In the developing world, millions of women discontinue hormonal contraception due to the experience of debilitating physiological side-effects (e.g. excessive and irregular bleeding), yet the causes of these adverse effects are poorly understood. This project will be the first to test the hypothesis that side-effects are caused by unnecessarily high dosage of exogenous hormones in hormonal contraceptives (e.g. injectables) compared with women’s endogenous hormones, with the aims of accumulating primary evidence for optimizing contraception to communities and individuals. The research will focus on the use of injectables in Ethiopia, where unmet needs for contraception reach the highest levels in Africa. The project is funded by a Wellcome Trust Seed Grant in Science to A.Alvergne (2018-2020)

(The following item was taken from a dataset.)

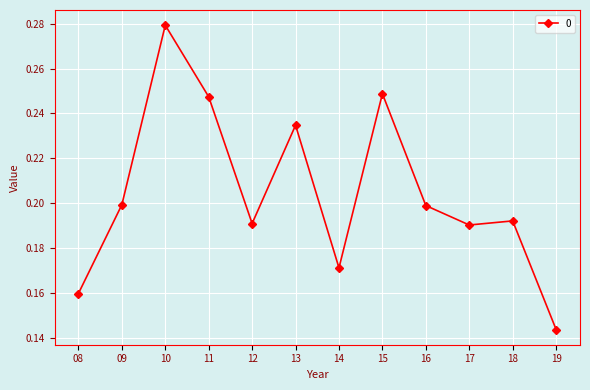

How many interior local peaks (higher than both neighbors) does the data have?

4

The team includes Eshetu Gurmu (Addis Ababa Uni), Chris Smith (LSHTM), Jenny Cresswell (LSHTM), Rebecca Sear (LSHTM), Rose Stevens (Oxford Uni), Elizabeth Ewart (Oxford Uni), Alex Alvergne (Oxford Uni).
Alvergne A, Stevens R, Gurmu E. Side effects and the need for secrecy: characterising discontinuation of modern contraception and its causes in Ethiopia using mixed methods. Contracept Reprod Med. 2017;2:24. doi:10.1186/s40834-017-0052-7.